Supplied data:
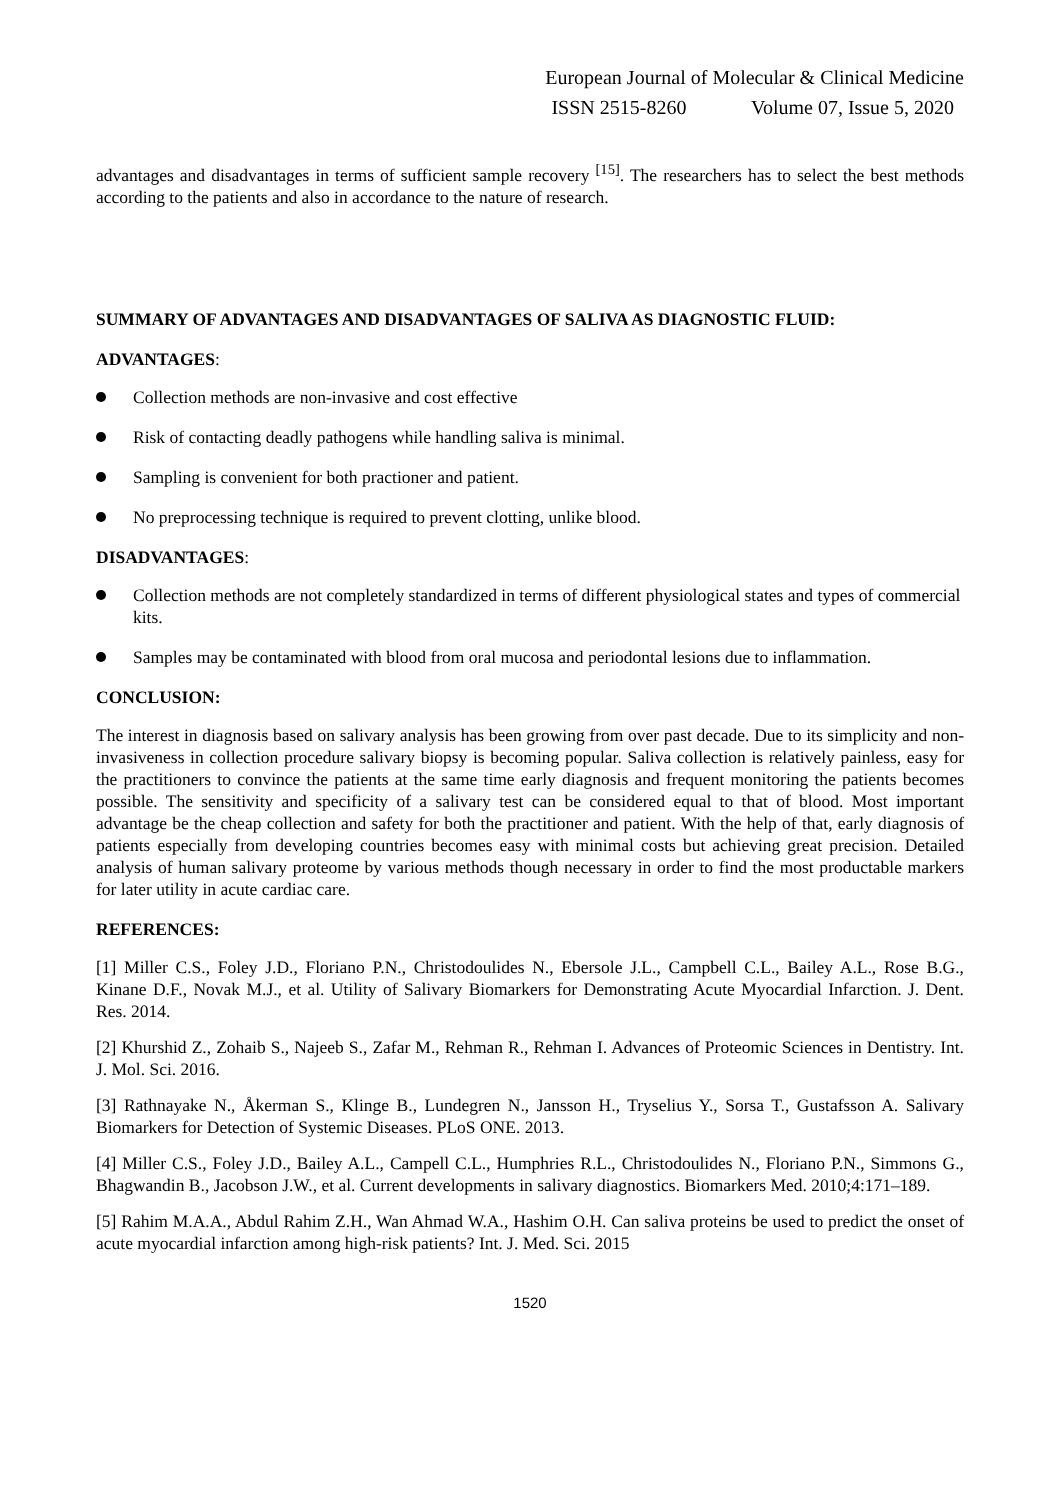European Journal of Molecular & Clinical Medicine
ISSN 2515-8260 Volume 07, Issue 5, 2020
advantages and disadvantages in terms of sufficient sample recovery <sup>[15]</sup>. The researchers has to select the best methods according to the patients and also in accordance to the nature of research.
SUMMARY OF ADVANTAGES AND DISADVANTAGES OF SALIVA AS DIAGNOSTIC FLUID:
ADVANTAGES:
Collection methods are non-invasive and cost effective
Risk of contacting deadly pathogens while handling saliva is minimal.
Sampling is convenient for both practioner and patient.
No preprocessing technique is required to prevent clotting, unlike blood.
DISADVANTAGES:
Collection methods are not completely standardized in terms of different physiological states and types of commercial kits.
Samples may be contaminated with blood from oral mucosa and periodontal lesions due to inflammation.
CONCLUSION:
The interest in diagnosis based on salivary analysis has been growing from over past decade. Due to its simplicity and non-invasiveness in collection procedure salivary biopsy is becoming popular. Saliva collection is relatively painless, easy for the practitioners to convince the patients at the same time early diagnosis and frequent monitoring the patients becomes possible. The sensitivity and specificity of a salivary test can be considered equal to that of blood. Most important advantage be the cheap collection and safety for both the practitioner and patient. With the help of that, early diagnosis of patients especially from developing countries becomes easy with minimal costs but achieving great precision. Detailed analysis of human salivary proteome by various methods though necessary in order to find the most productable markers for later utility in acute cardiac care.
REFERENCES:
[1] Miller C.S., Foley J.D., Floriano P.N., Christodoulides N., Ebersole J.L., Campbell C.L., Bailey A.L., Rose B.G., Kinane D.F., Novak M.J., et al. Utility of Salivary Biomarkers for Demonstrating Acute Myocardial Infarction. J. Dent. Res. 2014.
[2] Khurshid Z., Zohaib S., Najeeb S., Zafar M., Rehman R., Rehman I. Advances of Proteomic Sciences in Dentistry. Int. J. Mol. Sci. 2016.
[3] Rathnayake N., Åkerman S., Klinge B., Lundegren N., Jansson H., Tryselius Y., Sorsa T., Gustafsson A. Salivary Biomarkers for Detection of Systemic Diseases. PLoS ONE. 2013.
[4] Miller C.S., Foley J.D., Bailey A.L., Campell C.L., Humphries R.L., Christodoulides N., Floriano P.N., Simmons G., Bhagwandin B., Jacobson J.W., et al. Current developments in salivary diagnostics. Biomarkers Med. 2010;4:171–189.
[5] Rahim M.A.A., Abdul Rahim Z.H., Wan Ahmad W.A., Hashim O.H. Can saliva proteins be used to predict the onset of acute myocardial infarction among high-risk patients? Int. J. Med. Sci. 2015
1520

...

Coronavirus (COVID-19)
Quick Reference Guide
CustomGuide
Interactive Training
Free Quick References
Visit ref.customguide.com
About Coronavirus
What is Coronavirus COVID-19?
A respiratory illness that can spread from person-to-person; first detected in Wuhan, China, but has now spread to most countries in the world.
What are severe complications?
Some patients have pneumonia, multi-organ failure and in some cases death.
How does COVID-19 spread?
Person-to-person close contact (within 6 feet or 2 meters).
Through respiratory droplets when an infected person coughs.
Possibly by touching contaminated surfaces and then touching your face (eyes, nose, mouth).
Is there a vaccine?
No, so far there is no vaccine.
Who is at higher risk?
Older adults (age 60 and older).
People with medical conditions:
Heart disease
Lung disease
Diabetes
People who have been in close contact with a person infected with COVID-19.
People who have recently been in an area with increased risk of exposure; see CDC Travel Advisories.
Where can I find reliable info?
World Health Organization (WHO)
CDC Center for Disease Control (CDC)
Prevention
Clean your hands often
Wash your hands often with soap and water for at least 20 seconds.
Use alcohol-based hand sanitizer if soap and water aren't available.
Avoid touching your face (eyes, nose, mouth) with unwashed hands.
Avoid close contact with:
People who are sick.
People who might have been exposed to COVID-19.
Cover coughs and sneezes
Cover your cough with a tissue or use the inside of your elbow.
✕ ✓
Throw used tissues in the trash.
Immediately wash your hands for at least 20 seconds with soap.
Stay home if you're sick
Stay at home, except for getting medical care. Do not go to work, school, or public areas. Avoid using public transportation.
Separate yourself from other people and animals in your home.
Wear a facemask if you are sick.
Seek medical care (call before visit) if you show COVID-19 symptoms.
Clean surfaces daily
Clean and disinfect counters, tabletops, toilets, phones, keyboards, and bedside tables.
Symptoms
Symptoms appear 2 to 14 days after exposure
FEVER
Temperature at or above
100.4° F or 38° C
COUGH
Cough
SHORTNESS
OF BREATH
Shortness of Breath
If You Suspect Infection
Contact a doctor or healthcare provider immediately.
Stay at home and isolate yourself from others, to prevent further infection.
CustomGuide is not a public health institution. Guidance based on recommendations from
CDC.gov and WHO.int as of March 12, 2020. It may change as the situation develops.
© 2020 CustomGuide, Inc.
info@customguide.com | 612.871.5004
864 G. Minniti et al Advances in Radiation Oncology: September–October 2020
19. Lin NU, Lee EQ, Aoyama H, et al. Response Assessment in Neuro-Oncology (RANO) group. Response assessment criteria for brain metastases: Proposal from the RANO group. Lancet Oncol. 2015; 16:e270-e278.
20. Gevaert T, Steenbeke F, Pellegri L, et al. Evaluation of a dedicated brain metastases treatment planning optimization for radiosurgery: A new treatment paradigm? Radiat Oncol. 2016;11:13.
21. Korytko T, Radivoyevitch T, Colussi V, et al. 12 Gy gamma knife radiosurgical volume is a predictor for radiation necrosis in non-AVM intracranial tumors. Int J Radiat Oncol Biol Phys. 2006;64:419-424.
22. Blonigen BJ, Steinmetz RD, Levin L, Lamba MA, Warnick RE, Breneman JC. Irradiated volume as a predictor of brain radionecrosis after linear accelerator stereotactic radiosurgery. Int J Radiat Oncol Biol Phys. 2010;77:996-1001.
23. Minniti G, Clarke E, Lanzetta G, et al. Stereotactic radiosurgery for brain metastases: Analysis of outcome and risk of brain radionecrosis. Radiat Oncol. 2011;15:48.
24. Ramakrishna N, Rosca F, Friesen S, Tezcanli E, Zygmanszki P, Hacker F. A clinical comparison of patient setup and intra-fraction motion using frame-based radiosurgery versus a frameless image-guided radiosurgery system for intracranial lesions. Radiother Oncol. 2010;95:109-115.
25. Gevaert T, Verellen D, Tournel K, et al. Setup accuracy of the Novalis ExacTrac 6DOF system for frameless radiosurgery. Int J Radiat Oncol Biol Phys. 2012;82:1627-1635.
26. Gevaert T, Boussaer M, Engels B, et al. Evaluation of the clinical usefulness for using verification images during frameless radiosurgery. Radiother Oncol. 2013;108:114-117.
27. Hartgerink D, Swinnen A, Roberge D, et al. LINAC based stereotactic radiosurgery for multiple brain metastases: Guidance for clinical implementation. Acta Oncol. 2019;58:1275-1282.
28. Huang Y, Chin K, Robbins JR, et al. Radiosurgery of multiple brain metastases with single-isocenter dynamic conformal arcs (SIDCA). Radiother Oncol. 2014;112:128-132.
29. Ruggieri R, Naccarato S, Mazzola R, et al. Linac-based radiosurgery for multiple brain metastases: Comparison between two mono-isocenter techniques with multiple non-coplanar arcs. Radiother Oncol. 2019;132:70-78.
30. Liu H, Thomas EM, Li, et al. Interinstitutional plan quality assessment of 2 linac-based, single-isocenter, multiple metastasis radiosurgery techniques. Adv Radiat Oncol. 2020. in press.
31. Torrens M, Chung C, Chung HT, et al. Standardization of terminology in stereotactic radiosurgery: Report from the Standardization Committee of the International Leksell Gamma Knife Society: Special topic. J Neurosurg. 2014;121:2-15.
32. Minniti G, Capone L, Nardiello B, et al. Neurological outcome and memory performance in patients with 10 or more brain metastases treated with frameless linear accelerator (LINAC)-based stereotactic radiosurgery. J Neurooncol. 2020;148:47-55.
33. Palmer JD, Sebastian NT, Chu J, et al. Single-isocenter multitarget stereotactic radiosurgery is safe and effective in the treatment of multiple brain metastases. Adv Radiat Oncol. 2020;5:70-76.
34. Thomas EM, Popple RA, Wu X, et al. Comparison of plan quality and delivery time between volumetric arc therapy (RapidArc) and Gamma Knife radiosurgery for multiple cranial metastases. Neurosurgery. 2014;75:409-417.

==

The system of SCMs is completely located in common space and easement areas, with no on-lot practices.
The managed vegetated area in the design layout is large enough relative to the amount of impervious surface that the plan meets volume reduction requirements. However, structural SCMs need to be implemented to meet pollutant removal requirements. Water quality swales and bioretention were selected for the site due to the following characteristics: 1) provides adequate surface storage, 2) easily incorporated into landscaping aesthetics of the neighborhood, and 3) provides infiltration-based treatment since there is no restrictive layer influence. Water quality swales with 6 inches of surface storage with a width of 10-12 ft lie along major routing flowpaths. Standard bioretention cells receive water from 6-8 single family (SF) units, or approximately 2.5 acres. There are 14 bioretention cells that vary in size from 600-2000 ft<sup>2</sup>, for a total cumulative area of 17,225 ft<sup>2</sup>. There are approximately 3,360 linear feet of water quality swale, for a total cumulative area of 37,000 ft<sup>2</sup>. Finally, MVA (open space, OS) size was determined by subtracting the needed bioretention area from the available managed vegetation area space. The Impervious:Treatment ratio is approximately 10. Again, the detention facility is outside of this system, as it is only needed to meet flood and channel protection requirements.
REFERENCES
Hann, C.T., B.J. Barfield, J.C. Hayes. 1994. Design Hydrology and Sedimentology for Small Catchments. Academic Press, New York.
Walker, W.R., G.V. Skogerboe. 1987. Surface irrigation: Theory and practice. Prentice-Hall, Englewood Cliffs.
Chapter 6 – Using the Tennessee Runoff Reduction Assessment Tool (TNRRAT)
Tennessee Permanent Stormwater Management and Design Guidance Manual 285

Problem details:
Tally the lines in the records that hold the word "Avoid", and state only the resulting number.

Task answer:
3